Page images and extracted text
/---
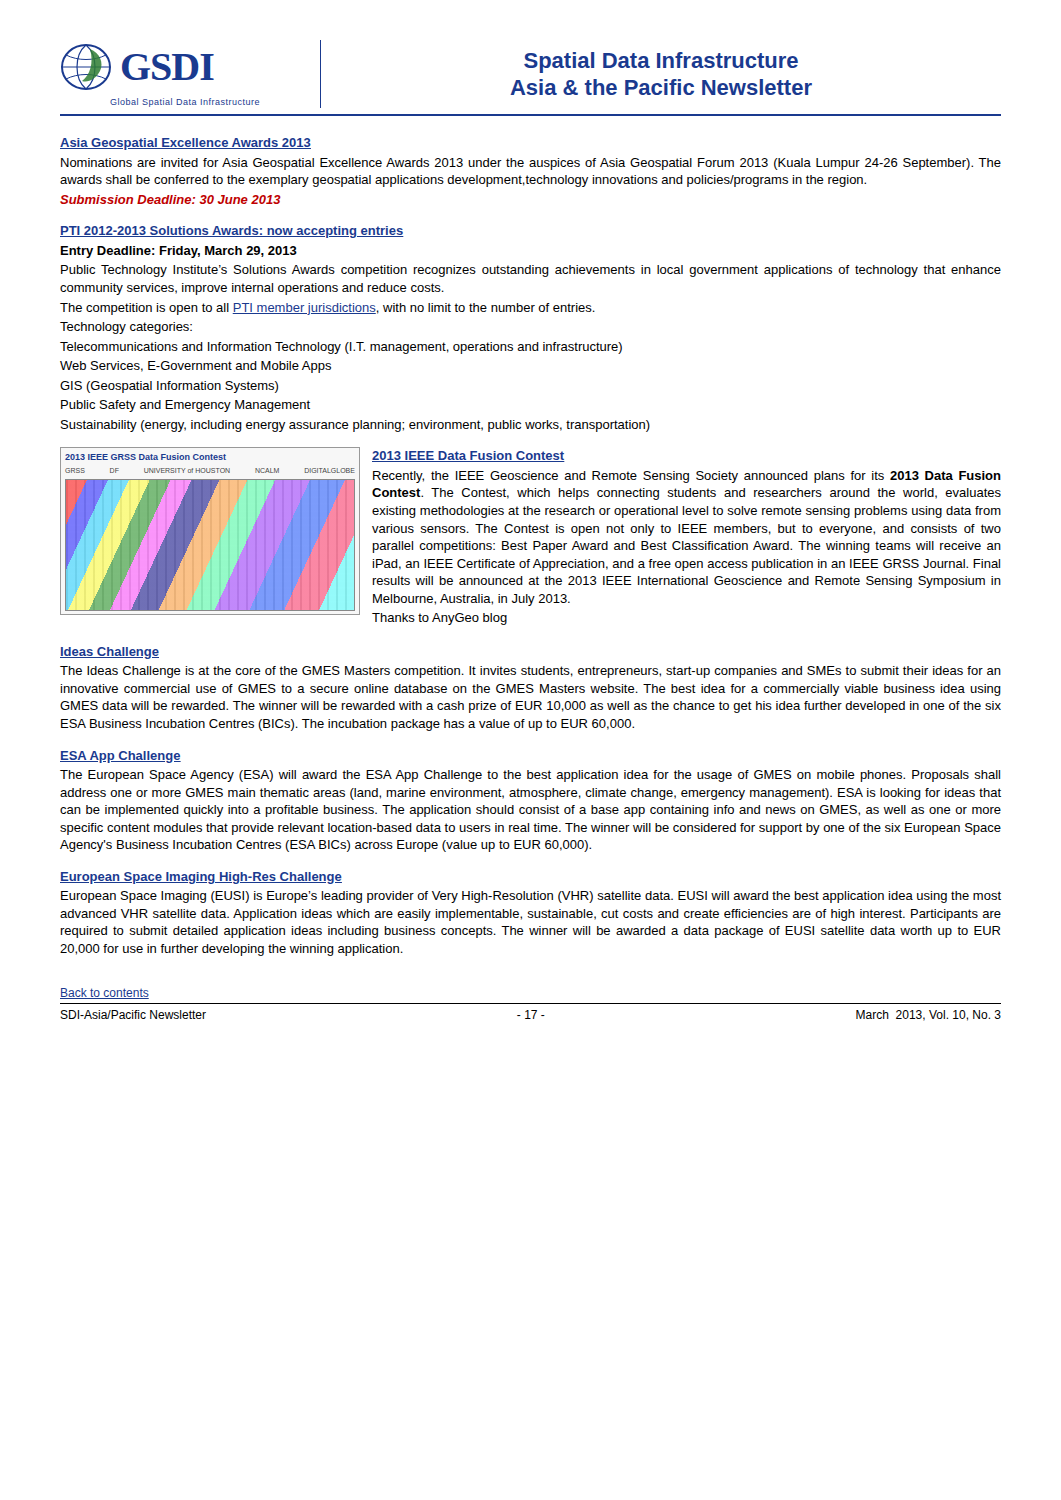GSDI
Global Spatial Data Infrastructure
Spatial Data Infrastructure
Asia & the Pacific Newsletter
Asia Geospatial Excellence Awards 2013
Nominations are invited for Asia Geospatial Excellence Awards 2013 under the auspices of Asia Geospatial Forum 2013 (Kuala Lumpur 24-26 September). The awards shall be conferred to the exemplary geospatial applications development,technology innovations and policies/programs in the region.
Submission Deadline: 30 June 2013
PTI 2012-2013 Solutions Awards: now accepting entries
Entry Deadline: Friday, March 29, 2013
Public Technology Institute’s Solutions Awards competition recognizes outstanding achievements in local government applications of technology that enhance community services, improve internal operations and reduce costs.
The competition is open to all PTI member jurisdictions, with no limit to the number of entries.
Technology categories:
Telecommunications and Information Technology (I.T. management, operations and infrastructure)
Web Services, E-Government and Mobile Apps
GIS (Geospatial Information Systems)
Public Safety and Emergency Management
Sustainability (energy, including energy assurance planning; environment, public works, transportation)
2013 IEEE GRSS Data Fusion Contest
GRSS DF UNIVERSITY of HOUSTON NCALM DIGITALGLOBE
2013 IEEE Data Fusion Contest
Recently, the IEEE Geoscience and Remote Sensing Society announced plans for its 2013 Data Fusion Contest. The Contest, which helps connecting students and researchers around the world, evaluates existing methodologies at the research or operational level to solve remote sensing problems using data from various sensors. The Contest is open not only to IEEE members, but to everyone, and consists of two parallel competitions: Best Paper Award and Best Classification Award. The winning teams will receive an iPad, an IEEE Certificate of Appreciation, and a free open access publication in an IEEE GRSS Journal. Final results will be announced at the 2013 IEEE International Geoscience and Remote Sensing Symposium in Melbourne, Australia, in July 2013.
Thanks to AnyGeo blog
Ideas Challenge
The Ideas Challenge is at the core of the GMES Masters competition. It invites students, entrepreneurs, start-up companies and SMEs to submit their ideas for an innovative commercial use of GMES to a secure online database on the GMES Masters website. The best idea for a commercially viable business idea using GMES data will be rewarded. The winner will be rewarded with a cash prize of EUR 10,000 as well as the chance to get his idea further developed in one of the six ESA Business Incubation Centres (BICs). The incubation package has a value of up to EUR 60,000.
ESA App Challenge
The European Space Agency (ESA) will award the ESA App Challenge to the best application idea for the usage of GMES on mobile phones. Proposals shall address one or more GMES main thematic areas (land, marine environment, atmosphere, climate change, emergency management). ESA is looking for ideas that can be implemented quickly into a profitable business. The application should consist of a base app containing info and news on GMES, as well as one or more specific content modules that provide relevant location-based data to users in real time. The winner will be considered for support by one of the six European Space Agency's Business Incubation Centres (ESA BICs) across Europe (value up to EUR 60,000).
European Space Imaging High-Res Challenge
European Space Imaging (EUSI) is Europe’s leading provider of Very High-Resolution (VHR) satellite data. EUSI will award the best application idea using the most advanced VHR satellite data. Application ideas which are easily implementable, sustainable, cut costs and create efficiencies are of high interest. Participants are required to submit detailed application ideas including business concepts. The winner will be awarded a data package of EUSI satellite data worth up to EUR 20,000 for use in further developing the winning application.
Back to contents
SDI-Asia/Pacific Newsletter
- 17 -
March 2013, Vol. 10, No. 3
\---
### Exercise instructions
Looking back over the data above, restate word for word the lines that begin at the line with "The competition is" and end at the line with "2013 IEEE Data Fusion Contest", inclusive.

### Exercise response
The competition is open to all PTI member jurisdictions, with no limit to the number of entries.
Technology categories:
Telecommunications and Information Technology (I.T. management, operations and infrastructure)
Web Services, E-Government and Mobile Apps
GIS (Geospatial Information Systems)
Public Safety and Emergency Management
Sustainability (energy, including energy assurance planning; environment, public works, transportation)
2013 IEEE GRSS Data Fusion Contest
GRSS DF UNIVERSITY of HOUSTON NCALM DIGITALGLOBE
2013 IEEE Data Fusion Contest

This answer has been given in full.